# old book



## data (Apr 22, 2005)

I've been trying to get hold of a book I've read about 10 years ago but don't know when it was published. The story is more fantasy than science fiction and involves egyptiaon magic and switching bodies. It also involves a well known author ( 18th century) that disappeared mysteriously and the story just tries to reconcile that by providing a magical storyline. Sorry that's all I have..


----------



## Jayaprakash Satyamurthy (Apr 22, 2005)

The Anubis Gate by Tim Powers. 

Amazon review:



> Author Tim Powers evokes 17th-century England with a combination of meticulously researched historic detail and imaginative flights in this sci-fi tale of time travel. Winner of the 1984 Philip K. Dick Award for best original science fiction paperback, this 1989 edition of the book that took the fantasy world by storm is the first hardcover version to be published in the United States. In his brief introduction, Ramsey Campbell sets _The Anubis Gates_ in an adventure context, citing Powers's achievement of "extraordinary scenes of underground horror, of comedy both high and grotesque, of bizarre menace, of poetic fantasy."
> The colonization of Egypt by western European powers is the launch point for power plays and machinations. Steeping together in this time-warp stew are such characters as an unassuming Coleridge scholar, ancient gods, wizards, the Knights Templar, werewolves, and other quasi-mortals, all wrapped in the organizing fabric of Egyptian mythology. In the best of fantasy traditions, the reluctant heroes fight for survival against an evil that lurks beneath the surface of their everyday lives._--_


----------



## data (Apr 22, 2005)

Thanks.

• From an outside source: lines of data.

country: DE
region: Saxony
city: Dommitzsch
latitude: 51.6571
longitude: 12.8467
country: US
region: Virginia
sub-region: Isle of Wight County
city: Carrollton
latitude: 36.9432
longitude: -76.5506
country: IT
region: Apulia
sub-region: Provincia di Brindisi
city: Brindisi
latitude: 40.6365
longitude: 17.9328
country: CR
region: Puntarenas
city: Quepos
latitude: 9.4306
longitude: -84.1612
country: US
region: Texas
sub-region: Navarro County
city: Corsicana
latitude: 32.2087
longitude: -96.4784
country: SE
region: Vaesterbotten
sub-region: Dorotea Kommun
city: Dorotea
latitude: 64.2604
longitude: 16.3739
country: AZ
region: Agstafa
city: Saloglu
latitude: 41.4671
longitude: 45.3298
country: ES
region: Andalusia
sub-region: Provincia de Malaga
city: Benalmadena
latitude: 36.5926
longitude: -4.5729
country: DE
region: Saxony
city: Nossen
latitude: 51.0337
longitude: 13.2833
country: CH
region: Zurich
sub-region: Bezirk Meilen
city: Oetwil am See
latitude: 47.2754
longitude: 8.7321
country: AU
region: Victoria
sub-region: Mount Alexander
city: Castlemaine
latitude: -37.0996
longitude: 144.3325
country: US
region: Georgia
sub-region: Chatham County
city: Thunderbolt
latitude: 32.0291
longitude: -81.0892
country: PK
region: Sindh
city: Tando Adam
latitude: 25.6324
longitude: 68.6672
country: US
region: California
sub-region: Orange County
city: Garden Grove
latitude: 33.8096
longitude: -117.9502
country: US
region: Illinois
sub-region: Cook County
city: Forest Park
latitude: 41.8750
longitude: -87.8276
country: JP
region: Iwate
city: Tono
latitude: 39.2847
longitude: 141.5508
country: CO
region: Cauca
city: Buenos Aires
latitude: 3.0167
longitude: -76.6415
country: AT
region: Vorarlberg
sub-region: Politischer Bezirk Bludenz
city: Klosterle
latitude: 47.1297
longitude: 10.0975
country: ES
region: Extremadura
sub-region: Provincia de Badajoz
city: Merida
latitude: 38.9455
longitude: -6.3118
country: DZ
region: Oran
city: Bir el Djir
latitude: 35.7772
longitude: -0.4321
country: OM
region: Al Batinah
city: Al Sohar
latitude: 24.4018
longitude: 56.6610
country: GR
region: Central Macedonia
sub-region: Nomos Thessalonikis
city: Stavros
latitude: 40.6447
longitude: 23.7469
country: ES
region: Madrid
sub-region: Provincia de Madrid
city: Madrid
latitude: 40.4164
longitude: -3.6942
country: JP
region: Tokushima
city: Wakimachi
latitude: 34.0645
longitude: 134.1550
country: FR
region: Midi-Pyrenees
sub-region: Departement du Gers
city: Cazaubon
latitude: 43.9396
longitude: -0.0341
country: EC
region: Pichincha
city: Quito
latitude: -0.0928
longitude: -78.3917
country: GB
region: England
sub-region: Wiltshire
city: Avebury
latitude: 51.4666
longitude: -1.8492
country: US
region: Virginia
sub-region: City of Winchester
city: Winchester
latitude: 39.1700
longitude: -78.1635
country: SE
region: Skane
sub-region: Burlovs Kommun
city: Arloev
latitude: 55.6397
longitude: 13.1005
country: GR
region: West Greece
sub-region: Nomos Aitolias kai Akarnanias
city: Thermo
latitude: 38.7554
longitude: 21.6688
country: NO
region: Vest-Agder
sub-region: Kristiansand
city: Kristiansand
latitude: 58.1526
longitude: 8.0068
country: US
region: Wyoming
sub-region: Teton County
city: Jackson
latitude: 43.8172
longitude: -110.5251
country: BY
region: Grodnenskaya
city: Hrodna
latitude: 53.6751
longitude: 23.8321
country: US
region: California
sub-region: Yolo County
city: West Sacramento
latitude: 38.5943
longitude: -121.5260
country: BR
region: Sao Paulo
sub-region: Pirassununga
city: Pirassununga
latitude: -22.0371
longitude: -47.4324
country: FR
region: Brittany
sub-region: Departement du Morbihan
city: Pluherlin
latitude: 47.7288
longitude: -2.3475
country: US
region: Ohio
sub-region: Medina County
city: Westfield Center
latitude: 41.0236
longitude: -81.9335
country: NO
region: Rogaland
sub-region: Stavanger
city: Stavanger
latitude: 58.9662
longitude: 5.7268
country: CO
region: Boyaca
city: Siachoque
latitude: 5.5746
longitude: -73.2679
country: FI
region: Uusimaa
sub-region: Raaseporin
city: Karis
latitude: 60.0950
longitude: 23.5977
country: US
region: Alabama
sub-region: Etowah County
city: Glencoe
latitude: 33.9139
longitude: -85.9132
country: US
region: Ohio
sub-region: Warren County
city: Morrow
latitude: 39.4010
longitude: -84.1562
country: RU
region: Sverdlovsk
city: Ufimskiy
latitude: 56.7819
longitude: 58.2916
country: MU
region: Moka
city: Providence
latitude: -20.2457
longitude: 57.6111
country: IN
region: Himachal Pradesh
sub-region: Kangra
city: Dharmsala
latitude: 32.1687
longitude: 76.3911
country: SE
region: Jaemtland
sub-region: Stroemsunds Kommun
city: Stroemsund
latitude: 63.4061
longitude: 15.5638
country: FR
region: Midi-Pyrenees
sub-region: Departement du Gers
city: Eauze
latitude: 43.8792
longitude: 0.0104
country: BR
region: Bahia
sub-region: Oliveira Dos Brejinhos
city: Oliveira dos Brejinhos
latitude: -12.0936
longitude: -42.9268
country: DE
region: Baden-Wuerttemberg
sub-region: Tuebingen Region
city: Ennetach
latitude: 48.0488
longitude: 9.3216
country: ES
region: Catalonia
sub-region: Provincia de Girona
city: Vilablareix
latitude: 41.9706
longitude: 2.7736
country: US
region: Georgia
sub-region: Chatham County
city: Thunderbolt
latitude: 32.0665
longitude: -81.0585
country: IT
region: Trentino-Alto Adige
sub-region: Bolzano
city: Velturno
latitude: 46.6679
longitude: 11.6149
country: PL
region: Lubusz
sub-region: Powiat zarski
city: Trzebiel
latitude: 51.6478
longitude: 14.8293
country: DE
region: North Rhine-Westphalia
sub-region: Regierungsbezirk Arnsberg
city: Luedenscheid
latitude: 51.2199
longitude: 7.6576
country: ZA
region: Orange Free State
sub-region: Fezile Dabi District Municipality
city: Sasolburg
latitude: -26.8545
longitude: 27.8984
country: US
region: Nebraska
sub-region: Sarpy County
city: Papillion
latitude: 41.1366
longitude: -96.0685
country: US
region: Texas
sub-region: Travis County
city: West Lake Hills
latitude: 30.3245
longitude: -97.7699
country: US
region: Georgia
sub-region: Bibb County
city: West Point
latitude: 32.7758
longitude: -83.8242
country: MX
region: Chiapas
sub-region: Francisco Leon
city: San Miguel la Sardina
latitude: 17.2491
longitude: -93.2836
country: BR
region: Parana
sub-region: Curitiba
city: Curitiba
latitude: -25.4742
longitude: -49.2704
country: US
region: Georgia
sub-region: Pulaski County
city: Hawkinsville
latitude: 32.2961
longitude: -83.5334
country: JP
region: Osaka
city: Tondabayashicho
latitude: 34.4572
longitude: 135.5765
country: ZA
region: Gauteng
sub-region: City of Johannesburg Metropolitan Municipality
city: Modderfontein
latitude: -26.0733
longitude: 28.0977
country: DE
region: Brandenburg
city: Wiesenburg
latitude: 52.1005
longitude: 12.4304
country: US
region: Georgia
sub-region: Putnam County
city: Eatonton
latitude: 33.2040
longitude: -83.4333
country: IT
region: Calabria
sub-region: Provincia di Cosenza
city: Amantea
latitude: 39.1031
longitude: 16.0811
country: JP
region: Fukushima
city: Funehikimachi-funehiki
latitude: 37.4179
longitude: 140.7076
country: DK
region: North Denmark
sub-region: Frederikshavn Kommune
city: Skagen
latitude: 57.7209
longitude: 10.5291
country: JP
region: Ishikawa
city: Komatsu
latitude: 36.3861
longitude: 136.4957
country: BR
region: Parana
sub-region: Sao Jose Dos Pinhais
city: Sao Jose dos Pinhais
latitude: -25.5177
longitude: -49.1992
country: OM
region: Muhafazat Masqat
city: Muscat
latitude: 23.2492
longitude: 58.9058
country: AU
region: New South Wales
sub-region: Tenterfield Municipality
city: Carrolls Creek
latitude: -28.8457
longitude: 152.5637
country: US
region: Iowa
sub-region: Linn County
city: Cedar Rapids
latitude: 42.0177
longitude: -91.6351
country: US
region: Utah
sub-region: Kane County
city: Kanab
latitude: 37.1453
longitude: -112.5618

This seems to be the book!


----------



## dwndrgn (Apr 22, 2005)

That's it.  Now I've got to read some Tim Powers.


----------



## The Master™ (Apr 22, 2005)

That was the FASTEST response to one of those enquiries, I HAVE EVER SEEN!!! JP, you need to get out more dude!!!


----------



## Stalker (May 24, 2005)

Yep, that's _Anubis Gates_ by Tim Powers. A brilliant book! Breathtaking travel to Dickens' London with excursus to poetry of Romanticism. One of the first novels that fall into the new genre of criptohistory that also borders on Fantasy and time travel.


----------